– Нет, какое там! Пока в красном угле перед иконами шебуршит и вздыхает – то тих и леп, а как из угла вылезет – так другой делается: на лицо темнеет, бухнется на лавку – и давай сам с собой лопотать. Да так гневно! Меня за дверью дрожь хватает! И руками машет, и на пол что ни попадя кидает! Раз, слышу, кричит: если Ты есть, то почто терпишь меня, пса злосмрадного, и дела мои грешные? Почему не разразишь меня на месте, в столп соляной не обернёшь, как жену Лотову? – Прошка вскочил и замахал руками, рубя воздух. – Почему не расколешь молнией надвое, не рассечёшь небесной секирой, как я, неразумный зверь, рассёк надвое свою державу? Почто прощаешь мне грехи мои тяжкие, скользкие, кровью наболтанные, не казнишь? Всё прах и пыль и суета сует? И ложь, и суесловие, и обманный морок? Если я ещё жив – то Ты мёртв!
«Если тут такое разбалтывает, то и с другими язык на привязи держать не будет! Заткнуть ему глотку навсегда!» – подумал в ярости, однако стерпел. Но чем дальше – тем обиднее выявлялись вещи, в коих сам себе боялся признаться.
– И уставать стал быстро – раньше день-ночь в делах был, а теперя чуть что – присаживается отдыхать, очи смежив. И злобится часто. У него от злости даже наплечные наколы вспучиваться стали…
Тут уж не выдержал, перехватил посох и, распахнув настежь дверь, ринулся на Прошку. Стал рукоятью дубасить его по спине, прикрикивая:
– Ах ты, вошь кровоядная! Вот будет тебе секреты разбалтывать, раб ползучий! Исполнять и молчать должен, а ты языком мелешь, собака иудомордая, всякую чушь несёшь, хабалда! Это кто же немощен и стар? Я? Вот узнаешь, выродок! На ви́ске болтаться будешь, доводчик подлый! Любой пёс своего хозяина любит и бережёт, а не лает, как ты, зломесок, дьяволов оглядчик!..
Бил тяжёлым набалдашником. Прошка катался в ногах, Ониська отпрыгнул к стене. Но посох становился всё тяжелее. Удары – слабее. Вдруг обвалился на лавку, в голос сетуя на то, что новый грех на душу навернул. И так – всё время! Злят и изводят, на дурное вызывают, охальники, клеветники, ироды продажные вредоносные!
Прошка с Ониськой отнесли его на постели, исчезли. Было слышно, как стучат ведром, – Прошка обмывал лицо. О Господи! Не хотел никого обижать – и вот… Сам виноват, поделом пустобрёху!

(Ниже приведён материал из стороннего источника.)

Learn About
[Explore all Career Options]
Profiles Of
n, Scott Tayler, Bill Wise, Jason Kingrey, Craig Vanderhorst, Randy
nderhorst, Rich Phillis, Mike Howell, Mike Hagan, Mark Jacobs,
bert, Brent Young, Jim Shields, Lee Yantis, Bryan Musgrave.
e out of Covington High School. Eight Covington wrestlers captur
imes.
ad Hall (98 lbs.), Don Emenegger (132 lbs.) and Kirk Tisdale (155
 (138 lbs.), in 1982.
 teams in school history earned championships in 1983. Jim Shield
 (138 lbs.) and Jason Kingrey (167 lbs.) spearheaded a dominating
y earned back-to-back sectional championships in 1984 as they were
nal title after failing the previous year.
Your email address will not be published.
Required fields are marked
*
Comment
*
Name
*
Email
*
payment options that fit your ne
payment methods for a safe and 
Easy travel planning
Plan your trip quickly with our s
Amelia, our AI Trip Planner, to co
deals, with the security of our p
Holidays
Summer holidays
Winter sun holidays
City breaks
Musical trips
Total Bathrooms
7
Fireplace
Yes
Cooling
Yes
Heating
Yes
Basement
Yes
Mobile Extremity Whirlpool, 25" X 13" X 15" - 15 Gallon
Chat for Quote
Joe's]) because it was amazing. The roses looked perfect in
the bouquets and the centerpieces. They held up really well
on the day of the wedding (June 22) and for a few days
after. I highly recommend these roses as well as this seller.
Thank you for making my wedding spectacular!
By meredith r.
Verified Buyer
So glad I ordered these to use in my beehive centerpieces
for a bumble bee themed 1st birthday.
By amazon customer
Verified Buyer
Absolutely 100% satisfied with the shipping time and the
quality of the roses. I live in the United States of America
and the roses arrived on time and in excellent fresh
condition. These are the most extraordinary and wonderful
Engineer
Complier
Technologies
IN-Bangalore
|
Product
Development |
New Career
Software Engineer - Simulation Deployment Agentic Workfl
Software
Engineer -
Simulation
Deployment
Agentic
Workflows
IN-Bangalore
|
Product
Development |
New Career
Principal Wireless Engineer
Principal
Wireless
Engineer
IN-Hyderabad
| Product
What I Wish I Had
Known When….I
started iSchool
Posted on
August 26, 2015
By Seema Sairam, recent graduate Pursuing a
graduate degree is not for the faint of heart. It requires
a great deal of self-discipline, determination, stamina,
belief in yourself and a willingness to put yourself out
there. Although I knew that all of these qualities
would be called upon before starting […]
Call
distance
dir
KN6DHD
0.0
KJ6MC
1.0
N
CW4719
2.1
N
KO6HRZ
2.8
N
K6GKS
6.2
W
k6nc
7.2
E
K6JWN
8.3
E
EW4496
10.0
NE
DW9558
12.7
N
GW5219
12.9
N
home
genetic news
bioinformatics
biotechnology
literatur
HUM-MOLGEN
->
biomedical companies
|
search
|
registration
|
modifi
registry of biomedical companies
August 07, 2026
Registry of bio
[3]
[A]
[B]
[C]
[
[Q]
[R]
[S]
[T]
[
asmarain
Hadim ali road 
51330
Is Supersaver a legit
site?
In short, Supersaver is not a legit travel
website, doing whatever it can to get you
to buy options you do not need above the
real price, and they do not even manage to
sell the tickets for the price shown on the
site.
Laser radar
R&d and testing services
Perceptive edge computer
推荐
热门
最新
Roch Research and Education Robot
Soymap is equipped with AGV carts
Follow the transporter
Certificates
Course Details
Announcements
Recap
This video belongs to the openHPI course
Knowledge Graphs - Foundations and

– Святый ангеле, грозный посланниче, избави меня от суетного жилища сего! О Царице Владычице, сирым питательница и обидимым заступница и больным надеяние, и мне, Ивашке Васильеву, грешному, будь помощница и спасительница!
Постепенно молитва вытеснила ярость. Гнев стал уползать из сердца.
Согреваясь под периной, лежал тихо, уставившись в карту на стене.
Это карта Руси – подарок китайского богдыхана: на буйволиной шкуре из бисера выложены границы, из рубинов – города, из малахита – реки, из раковин – горы, из изумруда – озёра. Только лукавый китаец немного сдвинул границы в свою пользу. Ну ничего, пусть тешится. Главное – всамделишные межи под охраной, а богдыхану будет шиш, если сунется в страну Шибир. Да, преогромный троеперстный сатанаилов шиш тебе, узкоглазый ходя с косицами, а не страна Шибир, куда уже с моей стороны Строгоновы вошли и как голодные псы в землю вцепились – своего не отпустят.
О, хитрое и вкрадчивое Китайское царство! Лучше с ним не якшаться – Бог с его дарами, травой ча, лимонами, шёлком, посудой и безделками! Прибывает раз в год от них посольство – и хватит! Прошлый раз письмена от своего богдыхана привезли, где тот пишет, давай-де объединим наши державы и возьмём в свои руки весь мир. Заманчиво! Да как, если границы на востоке неизвестны: свои ещё кое-как различаем, а уж китайские… Где их державы начало, где конец – неведомо! Как с такой ползучей страной объединяться? И хан Кучум взбунтует! И богдыханы китайские зело злы, себя за богов выдают, а это уж всем ересям ересь! А ну станет такой требовать, чтобы ты перед ним на колени пал, – он же бог, а ты только царь? Нет уж, пусть они своими алтан-ханами повелевают, а мы у себя свои порядки наводить будем. С ханом Кучумом бы справиться, а уж после за дальние межи заглядывать.